As they approached the pharmacy to drop off his prescriptions, Gary was hanging tight to the shopping cart next to his mother. Pharmacist Larry Michels waved from behind the counter.

“Hi, Mrs. Rumbaugh. Hi, Gary,” Michels said, returning Gary’s thumbs- up.

Michels chatted with Gary and showed him a new photo of his 17-month-old daughter, Faith. Like Gary, she has Down syndrome.

They talked about Faith coming to McLouth for a visit.

“Oh, I’d love to hold her when you come,” Gary said.

At home, Faith is on Dorothy’s prayer list.

“First thing I get up in the morning I read the Bible, have prayer and pray for people on my prayer list,” she said.

About a year ago, Gary had an operation to remove his thyroid gland, which was impaired by a growth. When they returned from the hospital his mother said he was depressed and “just wasn’t himself.”

So, between them they wrote a short song they’ve named “I Can Do All Things Through Christ.”

Both wore big smiles after singing and clapping to the music in their kitchen.

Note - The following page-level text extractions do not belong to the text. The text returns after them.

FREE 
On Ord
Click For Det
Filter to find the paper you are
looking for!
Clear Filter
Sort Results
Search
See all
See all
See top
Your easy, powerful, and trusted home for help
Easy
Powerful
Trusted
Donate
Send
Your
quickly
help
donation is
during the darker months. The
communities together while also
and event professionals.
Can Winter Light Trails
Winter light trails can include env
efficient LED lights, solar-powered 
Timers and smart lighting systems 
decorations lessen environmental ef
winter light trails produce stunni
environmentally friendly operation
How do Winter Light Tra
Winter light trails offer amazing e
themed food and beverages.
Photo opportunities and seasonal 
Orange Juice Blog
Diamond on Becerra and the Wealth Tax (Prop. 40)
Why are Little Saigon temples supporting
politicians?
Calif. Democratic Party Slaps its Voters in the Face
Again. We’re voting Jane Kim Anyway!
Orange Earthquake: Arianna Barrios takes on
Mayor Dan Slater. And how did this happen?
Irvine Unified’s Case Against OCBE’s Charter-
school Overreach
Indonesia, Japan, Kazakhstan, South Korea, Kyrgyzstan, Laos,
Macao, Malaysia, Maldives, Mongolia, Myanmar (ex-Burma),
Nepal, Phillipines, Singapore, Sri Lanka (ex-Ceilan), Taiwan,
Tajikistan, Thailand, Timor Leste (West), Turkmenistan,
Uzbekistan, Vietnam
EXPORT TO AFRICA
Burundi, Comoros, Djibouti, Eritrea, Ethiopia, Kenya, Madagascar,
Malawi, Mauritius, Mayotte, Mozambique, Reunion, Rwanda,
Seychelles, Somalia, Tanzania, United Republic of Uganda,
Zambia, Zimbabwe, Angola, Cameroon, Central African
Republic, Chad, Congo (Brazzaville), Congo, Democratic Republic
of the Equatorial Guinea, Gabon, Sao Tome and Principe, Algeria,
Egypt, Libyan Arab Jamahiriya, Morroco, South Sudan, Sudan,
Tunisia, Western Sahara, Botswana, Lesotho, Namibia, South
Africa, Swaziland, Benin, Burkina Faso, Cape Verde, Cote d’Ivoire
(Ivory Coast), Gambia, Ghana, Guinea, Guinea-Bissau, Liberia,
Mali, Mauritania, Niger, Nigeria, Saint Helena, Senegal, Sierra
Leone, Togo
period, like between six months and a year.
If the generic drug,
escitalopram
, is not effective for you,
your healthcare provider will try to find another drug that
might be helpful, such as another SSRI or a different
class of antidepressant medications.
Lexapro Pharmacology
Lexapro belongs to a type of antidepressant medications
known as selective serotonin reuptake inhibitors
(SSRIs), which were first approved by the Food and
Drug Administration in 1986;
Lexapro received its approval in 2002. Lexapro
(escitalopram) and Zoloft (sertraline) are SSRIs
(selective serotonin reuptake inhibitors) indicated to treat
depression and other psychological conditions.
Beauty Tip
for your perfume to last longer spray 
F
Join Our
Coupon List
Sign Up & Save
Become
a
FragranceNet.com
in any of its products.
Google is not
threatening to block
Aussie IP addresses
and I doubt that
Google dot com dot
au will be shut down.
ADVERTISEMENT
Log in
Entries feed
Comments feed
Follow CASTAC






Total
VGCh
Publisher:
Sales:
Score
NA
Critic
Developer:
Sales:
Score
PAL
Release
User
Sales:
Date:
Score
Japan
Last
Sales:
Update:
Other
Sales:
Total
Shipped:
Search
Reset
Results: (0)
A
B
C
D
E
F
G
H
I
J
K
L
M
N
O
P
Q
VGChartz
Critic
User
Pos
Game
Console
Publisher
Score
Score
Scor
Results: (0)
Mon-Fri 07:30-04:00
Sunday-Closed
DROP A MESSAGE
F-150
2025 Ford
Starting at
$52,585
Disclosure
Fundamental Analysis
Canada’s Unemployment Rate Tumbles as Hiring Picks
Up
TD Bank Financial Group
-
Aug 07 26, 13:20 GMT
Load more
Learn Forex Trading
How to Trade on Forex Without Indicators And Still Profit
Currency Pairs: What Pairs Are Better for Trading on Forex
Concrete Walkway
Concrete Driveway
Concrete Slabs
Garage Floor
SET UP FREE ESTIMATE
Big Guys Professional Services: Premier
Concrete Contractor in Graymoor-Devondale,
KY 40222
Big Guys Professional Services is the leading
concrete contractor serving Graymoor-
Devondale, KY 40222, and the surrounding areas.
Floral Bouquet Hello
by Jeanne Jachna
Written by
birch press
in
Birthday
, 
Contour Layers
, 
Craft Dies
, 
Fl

“You was so sick,” Dorothy said, “I had to do something to get you hepped up.”

Sometimes when Gary is lethargic and naps too much she plays a “Hee-Haw” or “Statler Brothers” gospel tape.

“We act silly and we’ll dance around the kitchen to keep him busy and entertained,” Dorothy said, smiling.

Sitting in her living room wearing bibbed overalls, Dorothy said, “People like Gary used to live to be in their 30s and it’s special if they lived to be 40. Him being 57 is exceptional.”

“This just don’t happen,” she said, ” but nothing is impossible with God.”